Everything from the line containing "middle pip: (203, 240)" to the end of the data must be duplicated word for word, and nothing else may appear.

Given entries Block Start

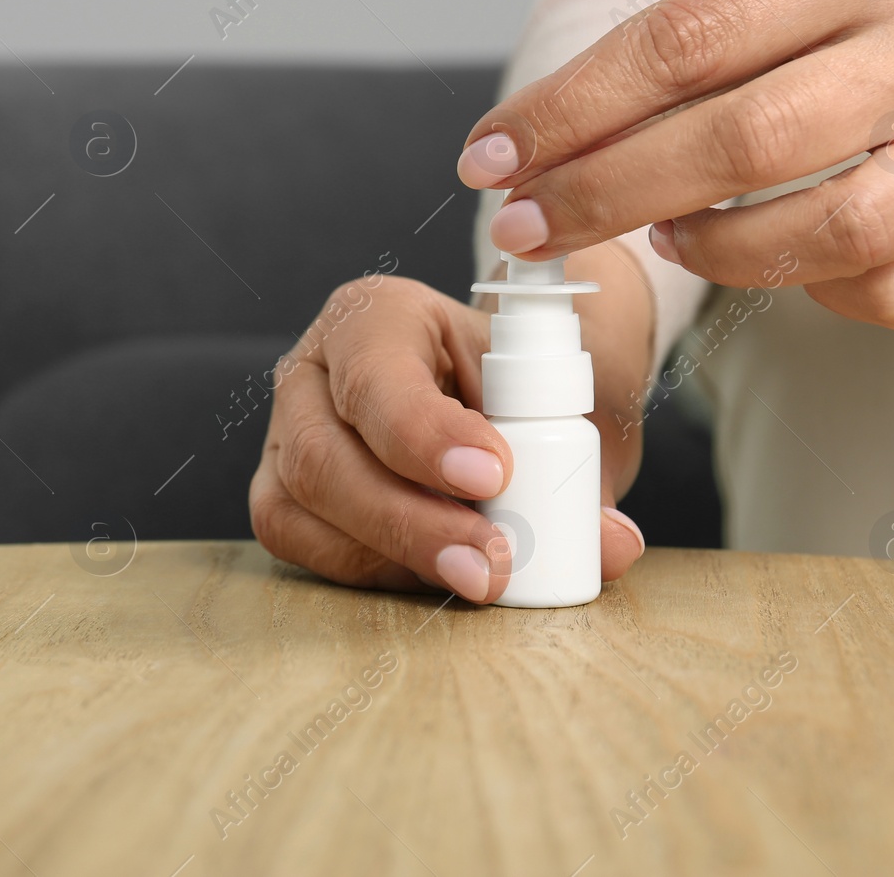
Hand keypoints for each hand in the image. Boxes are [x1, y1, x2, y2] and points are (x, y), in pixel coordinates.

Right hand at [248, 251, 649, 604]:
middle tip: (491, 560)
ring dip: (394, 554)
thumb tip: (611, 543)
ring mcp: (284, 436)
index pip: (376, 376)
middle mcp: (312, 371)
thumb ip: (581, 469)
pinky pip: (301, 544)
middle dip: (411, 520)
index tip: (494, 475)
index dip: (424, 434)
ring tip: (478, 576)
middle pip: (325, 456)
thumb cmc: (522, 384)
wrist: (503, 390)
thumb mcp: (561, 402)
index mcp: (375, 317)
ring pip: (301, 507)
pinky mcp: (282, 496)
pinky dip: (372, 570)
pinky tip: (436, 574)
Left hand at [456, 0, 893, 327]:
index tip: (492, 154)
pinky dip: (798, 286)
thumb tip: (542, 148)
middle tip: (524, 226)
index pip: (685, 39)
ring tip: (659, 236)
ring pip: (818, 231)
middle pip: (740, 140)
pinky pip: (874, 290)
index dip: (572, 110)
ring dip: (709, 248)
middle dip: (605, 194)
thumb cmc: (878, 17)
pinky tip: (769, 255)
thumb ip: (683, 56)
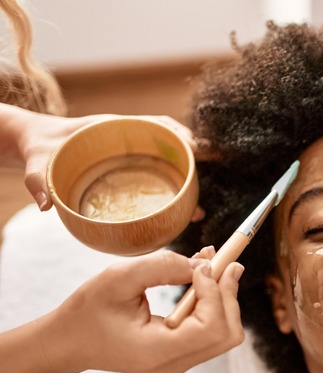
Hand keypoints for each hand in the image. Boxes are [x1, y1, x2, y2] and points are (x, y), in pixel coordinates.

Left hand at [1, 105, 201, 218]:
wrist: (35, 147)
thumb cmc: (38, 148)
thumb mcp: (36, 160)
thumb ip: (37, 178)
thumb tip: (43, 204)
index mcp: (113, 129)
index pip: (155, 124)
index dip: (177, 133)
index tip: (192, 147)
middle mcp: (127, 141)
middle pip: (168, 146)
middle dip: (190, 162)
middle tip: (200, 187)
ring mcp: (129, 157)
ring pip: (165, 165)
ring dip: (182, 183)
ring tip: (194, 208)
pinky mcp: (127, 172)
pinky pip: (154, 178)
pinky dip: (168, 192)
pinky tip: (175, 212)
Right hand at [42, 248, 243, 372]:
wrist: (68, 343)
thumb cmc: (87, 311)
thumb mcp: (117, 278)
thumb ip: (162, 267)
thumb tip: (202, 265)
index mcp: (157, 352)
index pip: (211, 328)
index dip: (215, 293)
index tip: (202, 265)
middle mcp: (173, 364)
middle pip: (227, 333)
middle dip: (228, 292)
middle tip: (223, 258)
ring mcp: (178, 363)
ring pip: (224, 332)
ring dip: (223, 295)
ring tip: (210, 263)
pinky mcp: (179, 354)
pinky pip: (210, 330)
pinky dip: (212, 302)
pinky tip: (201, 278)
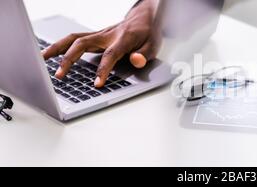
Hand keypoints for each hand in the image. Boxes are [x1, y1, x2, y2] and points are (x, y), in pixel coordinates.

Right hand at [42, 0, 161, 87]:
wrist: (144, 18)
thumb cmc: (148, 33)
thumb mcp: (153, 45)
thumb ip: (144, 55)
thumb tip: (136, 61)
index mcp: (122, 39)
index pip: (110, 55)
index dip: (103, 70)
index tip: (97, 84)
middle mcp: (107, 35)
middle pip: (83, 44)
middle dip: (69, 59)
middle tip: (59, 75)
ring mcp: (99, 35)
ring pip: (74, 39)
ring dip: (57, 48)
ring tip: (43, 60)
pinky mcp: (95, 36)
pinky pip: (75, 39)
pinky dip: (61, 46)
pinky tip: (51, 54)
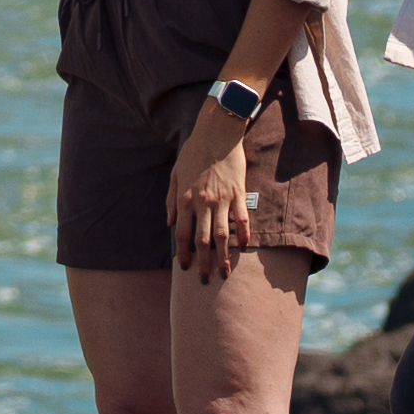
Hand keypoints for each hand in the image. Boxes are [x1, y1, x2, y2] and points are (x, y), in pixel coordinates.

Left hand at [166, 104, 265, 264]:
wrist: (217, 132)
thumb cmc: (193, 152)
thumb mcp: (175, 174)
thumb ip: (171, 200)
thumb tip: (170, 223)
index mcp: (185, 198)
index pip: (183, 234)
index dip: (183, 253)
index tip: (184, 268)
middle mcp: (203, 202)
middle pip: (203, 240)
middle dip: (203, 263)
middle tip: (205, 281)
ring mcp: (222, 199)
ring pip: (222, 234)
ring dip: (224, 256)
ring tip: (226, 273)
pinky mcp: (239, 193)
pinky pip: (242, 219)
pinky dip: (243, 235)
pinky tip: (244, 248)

Given entries Block End

Answer section ::
middle pip: (203, 240)
middle dip: (203, 263)
middle tip: (205, 281)
ring mcp: (222, 199)
ring pip: (222, 234)
ring dip: (224, 256)
ring tip: (226, 273)
pinky mcp: (239, 193)
pinky pip: (242, 219)
pinky dip: (243, 235)
pinky tip: (244, 248)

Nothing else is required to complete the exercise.